そうだった、今日はみんなでBBQをやる日だった。みんなでお金を出し合い、食材を中国の船食業者から購入した。焼き鳥の串は日頃の皆さんの激務に感謝し、船長、機関長で串を打った。
天気はあまり良くないが、気温は高い。夕日を見ながらのビールは格別だ。
7月25日
今日は朝から雨が降ったり止んだりの天気だった。海は穏やかだ。
デッキ上のサビ打ちしたところに新しいペンキを塗っている。白く見えるのがプライマーといって、サビ打ちでむき出しになった鉄板に塗る錆止め塗料だ。すでにサビが浮いている・・・
今日は船内の電気配線調査を実施した。雨が降ったり、時化たりすると良く漏電警報がなる。今回もその調査だ。
夕方になって雨が上がった。最近ぐずついた天気が続いている。。
そういえば、この間掃除した廃油タンクからでた廃油を焼却中に、その廃油を集めたドラム内をのぞいたところ、不思議な結晶ができていた。
間違いなく体に悪い物質だが、黄金のピラミッドの様である意味美しい。
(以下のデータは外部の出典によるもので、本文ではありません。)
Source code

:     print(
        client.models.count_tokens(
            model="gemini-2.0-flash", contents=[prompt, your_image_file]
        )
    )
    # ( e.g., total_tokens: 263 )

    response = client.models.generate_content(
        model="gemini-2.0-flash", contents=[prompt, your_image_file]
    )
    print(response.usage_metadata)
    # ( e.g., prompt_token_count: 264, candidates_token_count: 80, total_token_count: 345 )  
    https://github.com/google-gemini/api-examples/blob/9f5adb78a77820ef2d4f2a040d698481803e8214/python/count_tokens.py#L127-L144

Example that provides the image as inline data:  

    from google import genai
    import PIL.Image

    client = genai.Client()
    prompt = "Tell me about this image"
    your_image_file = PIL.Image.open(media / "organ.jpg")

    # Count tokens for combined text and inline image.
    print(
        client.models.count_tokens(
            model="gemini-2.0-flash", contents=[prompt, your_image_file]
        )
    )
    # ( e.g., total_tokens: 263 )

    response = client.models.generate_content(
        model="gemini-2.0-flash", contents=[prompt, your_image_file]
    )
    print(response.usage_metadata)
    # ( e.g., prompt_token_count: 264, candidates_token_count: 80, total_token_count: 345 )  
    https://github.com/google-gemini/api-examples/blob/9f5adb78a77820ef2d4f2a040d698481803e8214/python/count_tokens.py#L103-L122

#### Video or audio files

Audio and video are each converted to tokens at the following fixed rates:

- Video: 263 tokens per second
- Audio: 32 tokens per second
美しいバラは棘を持つ?
7月26日
赤道に近づいているせいか、居住区の外に出ると暑い。本日の天気はまずまずだ。
船首側では甲板部の乗組員が一生懸命サビ打ちをしている。手前と奥に見えるのは錨に繋がっている鎖だ。
無風で、海象条件も良い。だが暑い。
機関室では発電機のシリンダーヘッドと呼ばれる部品を整備中だ。
車のエンジンでも同じ様なものがついているが、車の場合は20万キロ走っても交換することはないと思う。しかし発電機エンジンでは1年に1回は交換整備をしなければならない。1番の理由は、車はガソリンという綺麗な燃料を使っているが、船ではドロドロの低質油を使っているからだ。
ついでにちょっと機関室を見てみよう。これは主機関上段のもう一つ上のフロアになる。ここには本船の心臓部とも言える機関制御室がある。
これらは主機関を構成する部品のスペアで、法律で必要最低限の予備品を本船上に備え付けておかなければならないと定められている。
機関室後部にあるゴミ置場だ。今でこそ家庭ゴミを可燃物、プラスティック、不燃物と仕分ける様に日本もだんだんなってきたが、船では20年前から行われている。
容器はもちろん、地産地消ではないが空きドラム缶を再利用している。